Fortier testified that while McVeigh told him in detail about the plot to blow up the Alfred P. Murrah Building in Oklahoma City, he never once heard Nichols talk about it. He only knew of Nichols involvement because of (hearsay) statements by McVeigh.
Lead defense attorney Michael Tigar got Fortier to admit McVeigh's word wasn't trustworthy, and that McVeigh had cheated the witness out of several thousand dollars owed for helping him fence stolen weapons.
Then Tigar ripped apart Fortier's character as prosecutors watched helplessly: Fortier admitted he lied, stole and abused drugs, and that he hoped to make a million dollars by selling fictitious stories about McVeigh.

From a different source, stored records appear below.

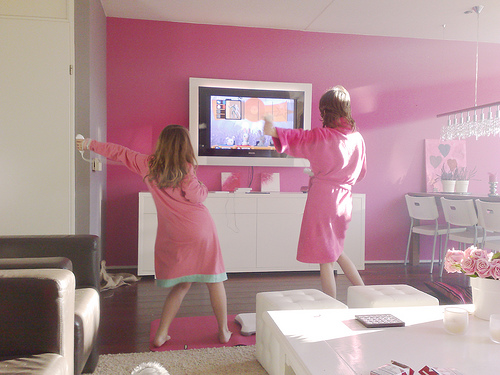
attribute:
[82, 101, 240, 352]
girl — playing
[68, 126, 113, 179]
controller — white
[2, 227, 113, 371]
chair — white, brown, leather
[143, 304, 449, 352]
rug — pink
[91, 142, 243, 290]
robe — pink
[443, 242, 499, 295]
flowers — pink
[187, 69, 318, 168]
tv — flat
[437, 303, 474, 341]
glass — clear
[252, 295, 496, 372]
table — white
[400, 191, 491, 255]
chair — white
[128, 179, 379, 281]
cabinet — white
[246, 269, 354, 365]
seat — brown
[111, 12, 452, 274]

Fortier testified under a plea agreement granting him immunity from prosecution. He plead guilty to receiving stolen weapons and will be sentenced after the prosecutors in Nichols' case grade his performance on the witness stand.
Fortier said he wants more than anything to be released from prison so he can rejoin his family. Tigar responded: "And you're a man who would lie just to have a gun, aren't you, sir?" Fortier responded: "I did do that, yes."
This week prosecutors are expected to show how Nichols robbed an Arkansas gun dealer and used the proceeds to fund the bombing.